Assigned task>
Please set the lines down again exactly, from the top of the entries through the line that contains "93: (1132, 245)".

Given data>
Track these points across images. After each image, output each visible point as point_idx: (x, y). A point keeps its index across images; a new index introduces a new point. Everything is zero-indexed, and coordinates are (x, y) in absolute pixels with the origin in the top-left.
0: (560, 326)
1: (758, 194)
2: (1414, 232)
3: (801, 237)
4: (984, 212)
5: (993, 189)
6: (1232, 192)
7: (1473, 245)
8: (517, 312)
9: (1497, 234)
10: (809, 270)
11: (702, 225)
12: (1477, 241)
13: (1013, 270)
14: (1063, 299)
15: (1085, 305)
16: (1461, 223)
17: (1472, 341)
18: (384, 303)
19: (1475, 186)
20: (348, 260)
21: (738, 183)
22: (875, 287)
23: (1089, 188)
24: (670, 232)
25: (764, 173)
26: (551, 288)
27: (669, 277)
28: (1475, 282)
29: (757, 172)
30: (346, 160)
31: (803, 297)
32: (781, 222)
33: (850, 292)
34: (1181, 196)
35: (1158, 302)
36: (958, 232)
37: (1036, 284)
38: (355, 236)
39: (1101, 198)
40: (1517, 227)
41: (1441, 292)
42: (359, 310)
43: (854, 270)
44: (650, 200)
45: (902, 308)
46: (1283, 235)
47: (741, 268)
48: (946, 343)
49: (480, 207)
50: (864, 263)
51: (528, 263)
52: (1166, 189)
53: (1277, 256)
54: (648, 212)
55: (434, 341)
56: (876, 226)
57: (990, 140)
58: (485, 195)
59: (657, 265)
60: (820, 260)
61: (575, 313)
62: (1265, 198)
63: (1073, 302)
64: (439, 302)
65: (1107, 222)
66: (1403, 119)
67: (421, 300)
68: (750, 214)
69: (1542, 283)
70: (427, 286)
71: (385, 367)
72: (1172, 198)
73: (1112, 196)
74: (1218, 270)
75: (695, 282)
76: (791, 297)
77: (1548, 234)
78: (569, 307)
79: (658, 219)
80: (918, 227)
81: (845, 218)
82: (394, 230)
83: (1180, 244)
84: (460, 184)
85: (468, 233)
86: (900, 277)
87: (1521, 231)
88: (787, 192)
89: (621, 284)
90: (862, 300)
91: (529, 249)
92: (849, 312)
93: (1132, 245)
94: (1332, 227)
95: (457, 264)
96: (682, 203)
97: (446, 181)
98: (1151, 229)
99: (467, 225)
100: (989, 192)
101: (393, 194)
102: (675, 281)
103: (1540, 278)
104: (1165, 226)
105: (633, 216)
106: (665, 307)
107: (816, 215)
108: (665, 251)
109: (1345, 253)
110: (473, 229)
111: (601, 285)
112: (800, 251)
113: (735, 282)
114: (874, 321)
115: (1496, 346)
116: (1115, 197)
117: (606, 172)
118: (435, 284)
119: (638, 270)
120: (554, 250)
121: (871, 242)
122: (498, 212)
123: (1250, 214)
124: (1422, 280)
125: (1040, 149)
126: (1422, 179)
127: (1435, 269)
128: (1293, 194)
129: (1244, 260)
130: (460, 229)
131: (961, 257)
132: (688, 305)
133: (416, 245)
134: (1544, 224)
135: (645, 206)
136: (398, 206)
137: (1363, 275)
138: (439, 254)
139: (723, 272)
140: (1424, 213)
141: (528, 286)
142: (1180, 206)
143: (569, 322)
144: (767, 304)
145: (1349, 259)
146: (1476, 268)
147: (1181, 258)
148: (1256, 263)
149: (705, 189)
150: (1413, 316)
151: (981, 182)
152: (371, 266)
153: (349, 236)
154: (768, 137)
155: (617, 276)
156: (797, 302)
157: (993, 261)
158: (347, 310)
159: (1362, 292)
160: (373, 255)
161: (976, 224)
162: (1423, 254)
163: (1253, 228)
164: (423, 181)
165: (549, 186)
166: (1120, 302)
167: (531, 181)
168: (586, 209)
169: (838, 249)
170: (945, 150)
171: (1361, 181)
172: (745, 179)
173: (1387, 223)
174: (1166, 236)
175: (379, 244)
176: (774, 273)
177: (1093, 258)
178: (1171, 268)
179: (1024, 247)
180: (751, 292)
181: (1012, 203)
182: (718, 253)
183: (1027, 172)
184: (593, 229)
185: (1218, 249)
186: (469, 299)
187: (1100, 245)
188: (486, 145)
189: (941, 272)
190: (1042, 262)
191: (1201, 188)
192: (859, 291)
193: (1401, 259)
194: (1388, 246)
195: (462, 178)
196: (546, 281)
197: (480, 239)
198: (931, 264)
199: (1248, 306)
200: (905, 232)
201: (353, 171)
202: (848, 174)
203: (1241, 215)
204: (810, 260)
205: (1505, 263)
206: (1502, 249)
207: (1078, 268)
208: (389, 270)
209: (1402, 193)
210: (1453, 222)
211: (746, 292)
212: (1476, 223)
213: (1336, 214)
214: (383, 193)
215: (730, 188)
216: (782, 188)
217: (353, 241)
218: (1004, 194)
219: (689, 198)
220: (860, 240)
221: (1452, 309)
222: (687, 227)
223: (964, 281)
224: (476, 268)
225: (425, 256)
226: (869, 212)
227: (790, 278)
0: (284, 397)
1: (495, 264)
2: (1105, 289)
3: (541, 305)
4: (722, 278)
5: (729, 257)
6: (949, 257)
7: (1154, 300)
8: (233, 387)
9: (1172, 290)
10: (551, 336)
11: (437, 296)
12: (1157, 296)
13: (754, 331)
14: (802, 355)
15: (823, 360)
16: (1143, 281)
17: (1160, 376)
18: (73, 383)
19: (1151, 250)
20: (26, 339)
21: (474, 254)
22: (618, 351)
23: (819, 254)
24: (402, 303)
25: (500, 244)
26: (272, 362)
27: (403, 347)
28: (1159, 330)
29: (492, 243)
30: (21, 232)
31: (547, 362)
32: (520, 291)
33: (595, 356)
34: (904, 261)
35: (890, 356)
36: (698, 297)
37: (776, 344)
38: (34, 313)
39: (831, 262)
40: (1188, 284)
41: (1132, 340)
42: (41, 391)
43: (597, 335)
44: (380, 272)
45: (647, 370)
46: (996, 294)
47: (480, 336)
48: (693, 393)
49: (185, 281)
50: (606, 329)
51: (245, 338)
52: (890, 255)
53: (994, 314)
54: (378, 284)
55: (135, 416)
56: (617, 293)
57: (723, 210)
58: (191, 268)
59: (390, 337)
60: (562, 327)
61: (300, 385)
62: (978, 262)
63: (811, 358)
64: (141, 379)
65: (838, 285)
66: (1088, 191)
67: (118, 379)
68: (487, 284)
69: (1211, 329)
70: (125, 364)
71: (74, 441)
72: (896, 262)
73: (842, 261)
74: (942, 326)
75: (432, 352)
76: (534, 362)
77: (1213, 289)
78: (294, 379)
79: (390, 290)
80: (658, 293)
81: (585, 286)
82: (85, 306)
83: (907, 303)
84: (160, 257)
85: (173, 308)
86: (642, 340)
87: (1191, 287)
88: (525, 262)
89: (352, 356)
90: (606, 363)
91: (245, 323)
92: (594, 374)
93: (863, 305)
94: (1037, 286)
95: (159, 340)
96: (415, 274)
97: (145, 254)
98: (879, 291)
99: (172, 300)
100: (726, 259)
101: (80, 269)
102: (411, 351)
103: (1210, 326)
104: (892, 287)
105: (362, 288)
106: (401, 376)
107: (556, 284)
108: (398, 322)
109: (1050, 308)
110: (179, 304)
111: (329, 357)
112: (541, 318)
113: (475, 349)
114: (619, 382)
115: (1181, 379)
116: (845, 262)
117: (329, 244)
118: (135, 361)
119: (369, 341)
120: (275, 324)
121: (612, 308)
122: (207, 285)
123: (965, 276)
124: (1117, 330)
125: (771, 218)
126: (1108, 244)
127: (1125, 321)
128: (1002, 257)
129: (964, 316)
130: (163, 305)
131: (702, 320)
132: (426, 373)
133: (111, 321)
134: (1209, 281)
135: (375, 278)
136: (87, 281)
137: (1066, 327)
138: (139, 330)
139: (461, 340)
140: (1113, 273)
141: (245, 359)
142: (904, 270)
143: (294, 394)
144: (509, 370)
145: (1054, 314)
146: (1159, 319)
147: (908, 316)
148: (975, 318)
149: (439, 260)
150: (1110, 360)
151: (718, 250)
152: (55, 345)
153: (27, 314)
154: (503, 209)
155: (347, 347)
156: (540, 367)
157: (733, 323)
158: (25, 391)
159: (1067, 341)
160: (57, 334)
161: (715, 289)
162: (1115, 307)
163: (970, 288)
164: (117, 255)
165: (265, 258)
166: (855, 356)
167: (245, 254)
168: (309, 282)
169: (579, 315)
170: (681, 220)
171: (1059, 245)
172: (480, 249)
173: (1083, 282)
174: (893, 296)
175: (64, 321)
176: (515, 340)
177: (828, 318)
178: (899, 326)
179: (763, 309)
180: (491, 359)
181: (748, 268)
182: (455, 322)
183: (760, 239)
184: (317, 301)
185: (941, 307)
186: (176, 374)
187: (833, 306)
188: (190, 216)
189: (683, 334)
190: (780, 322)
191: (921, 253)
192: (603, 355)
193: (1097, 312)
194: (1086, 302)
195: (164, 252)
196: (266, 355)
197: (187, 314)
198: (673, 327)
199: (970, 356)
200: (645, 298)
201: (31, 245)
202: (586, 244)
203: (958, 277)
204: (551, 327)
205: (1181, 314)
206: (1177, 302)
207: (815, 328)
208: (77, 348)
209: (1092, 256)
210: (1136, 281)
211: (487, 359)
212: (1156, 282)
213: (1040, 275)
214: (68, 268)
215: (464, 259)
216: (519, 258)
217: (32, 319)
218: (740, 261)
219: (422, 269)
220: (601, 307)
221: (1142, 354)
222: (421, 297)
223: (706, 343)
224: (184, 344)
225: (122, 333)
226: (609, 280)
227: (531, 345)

Solution for this exercise>
Track these points across images. After each image, output each visible point as point_idx: (x, y). A point keeps its index across images; a new index introduces a new point. Everything is zero-indexed, and coordinates are (x, y) in absolute pixels with the origin in the top-left.
0: (560, 326)
1: (758, 194)
2: (1414, 232)
3: (801, 237)
4: (984, 212)
5: (993, 189)
6: (1232, 192)
7: (1473, 245)
8: (517, 312)
9: (1497, 234)
10: (809, 270)
11: (702, 225)
12: (1477, 241)
13: (1013, 270)
14: (1063, 299)
15: (1085, 305)
16: (1461, 223)
17: (1472, 341)
18: (384, 303)
19: (1475, 186)
20: (348, 260)
21: (738, 183)
22: (875, 287)
23: (1089, 188)
24: (670, 232)
25: (764, 173)
26: (551, 288)
27: (669, 277)
28: (1475, 282)
29: (757, 172)
30: (346, 160)
31: (803, 297)
32: (781, 222)
33: (850, 292)
34: (1181, 196)
35: (1158, 302)
36: (958, 232)
37: (1036, 284)
38: (355, 236)
39: (1101, 198)
40: (1517, 227)
41: (1441, 292)
42: (359, 310)
43: (854, 270)
44: (650, 200)
45: (902, 308)
46: (1283, 235)
47: (741, 268)
48: (946, 343)
49: (480, 207)
50: (864, 263)
51: (528, 263)
52: (1166, 189)
53: (1277, 256)
54: (648, 212)
55: (434, 341)
56: (876, 226)
57: (990, 140)
58: (485, 195)
59: (657, 265)
60: (820, 260)
61: (575, 313)
62: (1265, 198)
63: (1073, 302)
64: (439, 302)
65: (1107, 222)
66: (1403, 119)
67: (421, 300)
68: (750, 214)
69: (1542, 283)
70: (427, 286)
71: (385, 367)
72: (1172, 198)
73: (1112, 196)
74: (1218, 270)
75: (695, 282)
76: (791, 297)
77: (1548, 234)
78: (569, 307)
79: (658, 219)
80: (918, 227)
81: (845, 218)
82: (394, 230)
83: (1180, 244)
84: (460, 184)
85: (468, 233)
86: (900, 277)
87: (1521, 231)
88: (787, 192)
89: (621, 284)
90: (862, 300)
91: (529, 249)
92: (849, 312)
93: (1132, 245)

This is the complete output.